EXERCISE DESCRIPTION:
Please retype all of the entries that follow, leaving the images out.

=== Section Start ===

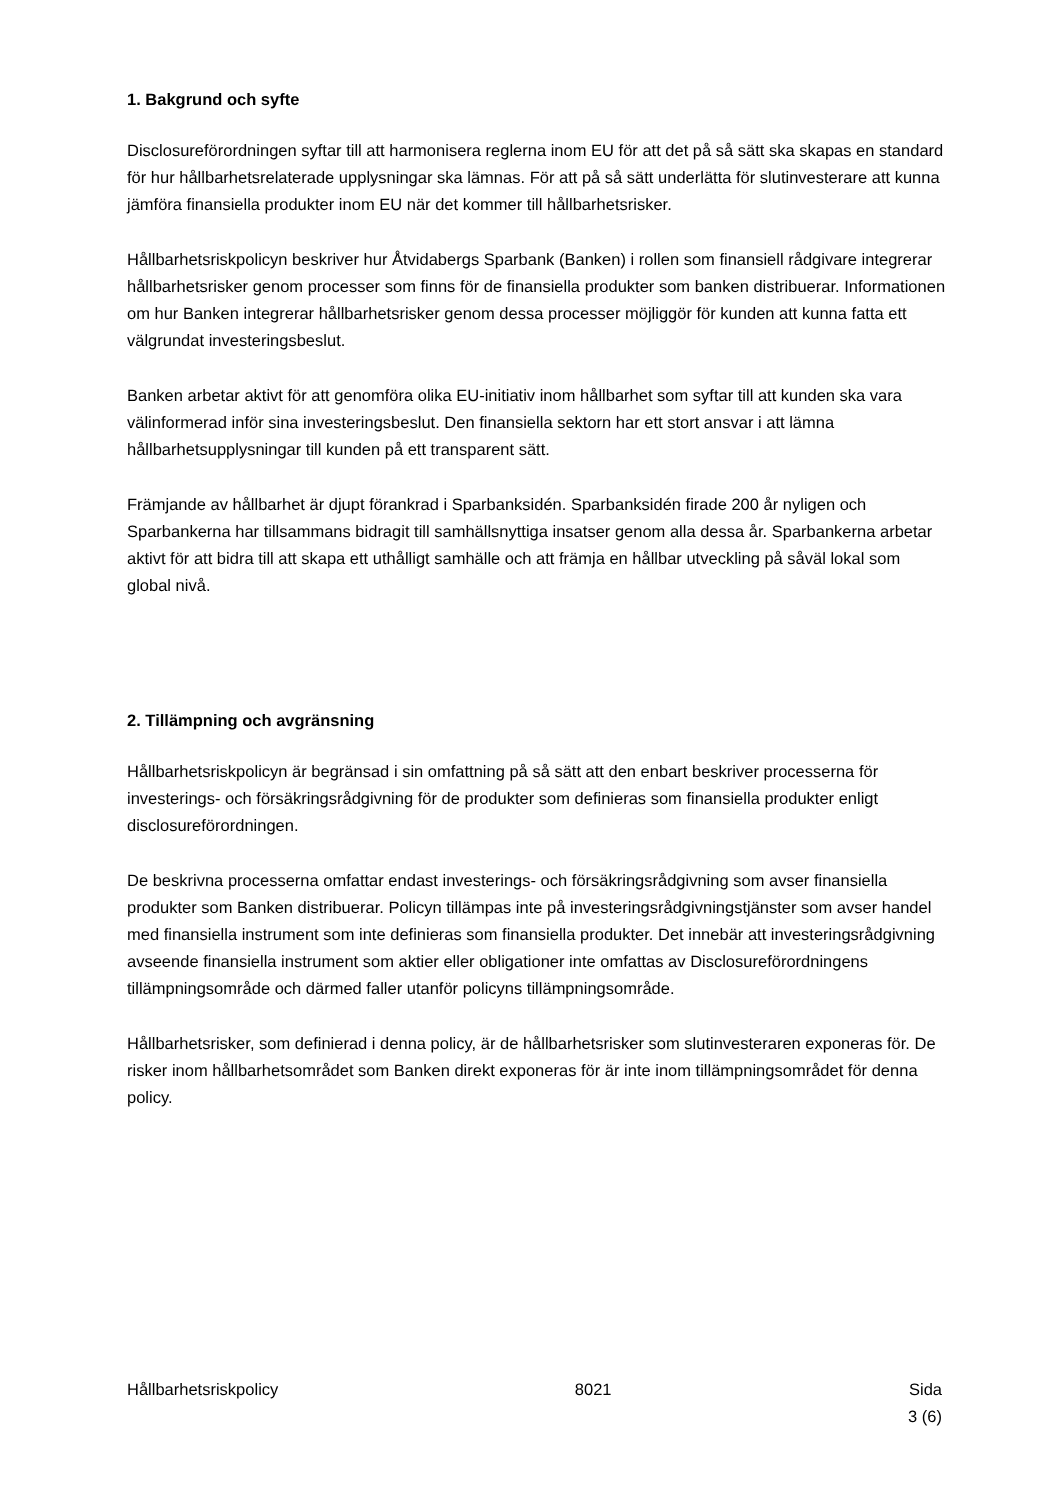1. Bakgrund och syfte
Disclosureförordningen syftar till att harmonisera reglerna inom EU för att det på så sätt ska skapas en standard för hur hållbarhetsrelaterade upplysningar ska lämnas. För att på så sätt underlätta för slutinvesterare att kunna jämföra finansiella produkter inom EU när det kommer till hållbarhetsrisker.
Hållbarhetsriskpolicyn beskriver hur Åtvidabergs Sparbank (Banken) i rollen som finansiell rådgivare integrerar hållbarhetsrisker genom processer som finns för de finansiella produkter som banken distribuerar. Informationen om hur Banken integrerar hållbarhetsrisker genom dessa processer möjliggör för kunden att kunna fatta ett välgrundat investeringsbeslut.
Banken arbetar aktivt för att genomföra olika EU-initiativ inom hållbarhet som syftar till att kunden ska vara välinformerad inför sina investeringsbeslut. Den finansiella sektorn har ett stort ansvar i att lämna hållbarhetsupplysningar till kunden på ett transparent sätt.
Främjande av hållbarhet är djupt förankrad i Sparbanksidén. Sparbanksidén firade 200 år nyligen och Sparbankerna har tillsammans bidragit till samhällsnyttiga insatser genom alla dessa år. Sparbankerna arbetar aktivt för att bidra till att skapa ett uthålligt samhälle och att främja en hållbar utveckling på såväl lokal som global nivå.
2. Tillämpning och avgränsning
Hållbarhetsriskpolicyn är begränsad i sin omfattning på så sätt att den enbart beskriver processerna för investerings- och försäkringsrådgivning för de produkter som definieras som finansiella produkter enligt disclosureförordningen.
De beskrivna processerna omfattar endast investerings- och försäkringsrådgivning som avser finansiella produkter som Banken distribuerar. Policyn tillämpas inte på investeringsrådgivningstjänster som avser handel med finansiella instrument som inte definieras som finansiella produkter. Det innebär att investeringsrådgivning avseende finansiella instrument som aktier eller obligationer inte omfattas av Disclosureförordningens tillämpningsområde och därmed faller utanför policyns tillämpningsområde.
Hållbarhetsrisker, som definierad i denna policy, är de hållbarhetsrisker som slutinvesteraren exponeras för. De risker inom hållbarhetsområdet som Banken direkt exponeras för är inte inom tillämpningsområdet för denna policy.
Hållbarhetsriskpolicy 8021 Sida
3 (6)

=== Section End ===

SOLUTION FOR THIS TASK:
1. Bakgrund och syfte
Disclosureförordningen syftar till att harmonisera reglerna inom EU för att det på så sätt ska skapas en standard för hur hållbarhetsrelaterade upplysningar ska lämnas. För att på så sätt underlätta för slutinvesterare att kunna jämföra finansiella produkter inom EU när det kommer till hållbarhetsrisker.
Hållbarhetsriskpolicyn beskriver hur Åtvidabergs Sparbank (Banken) i rollen som finansiell rådgivare integrerar hållbarhetsrisker genom processer som finns för de finansiella produkter som banken distribuerar. Informationen om hur Banken integrerar hållbarhetsrisker genom dessa processer möjliggör för kunden att kunna fatta ett välgrundat investeringsbeslut.
Banken arbetar aktivt för att genomföra olika EU-initiativ inom hållbarhet som syftar till att kunden ska vara välinformerad inför sina investeringsbeslut. Den finansiella sektorn har ett stort ansvar i att lämna hållbarhetsupplysningar till kunden på ett transparent sätt.
Främjande av hållbarhet är djupt förankrad i Sparbanksidén. Sparbanksidén firade 200 år nyligen och Sparbankerna har tillsammans bidragit till samhällsnyttiga insatser genom alla dessa år. Sparbankerna arbetar aktivt för att bidra till att skapa ett uthålligt samhälle och att främja en hållbar utveckling på såväl lokal som global nivå.
2. Tillämpning och avgränsning
Hållbarhetsriskpolicyn är begränsad i sin omfattning på så sätt att den enbart beskriver processerna för investerings- och försäkringsrådgivning för de produkter som definieras som finansiella produkter enligt disclosureförordningen.
De beskrivna processerna omfattar endast investerings- och försäkringsrådgivning som avser finansiella produkter som Banken distribuerar. Policyn tillämpas inte på investeringsrådgivningstjänster som avser handel med finansiella instrument som inte definieras som finansiella produkter. Det innebär att investeringsrådgivning avseende finansiella instrument som aktier eller obligationer inte omfattas av Disclosureförordningens tillämpningsområde och därmed faller utanför policyns tillämpningsområde.
Hållbarhetsrisker, som definierad i denna policy, är de hållbarhetsrisker som slutinvesteraren exponeras för. De risker inom hållbarhetsområdet som Banken direkt exponeras för är inte inom tillämpningsområdet för denna policy.
Hållbarhetsriskpolicy 8021 Sida
3 (6)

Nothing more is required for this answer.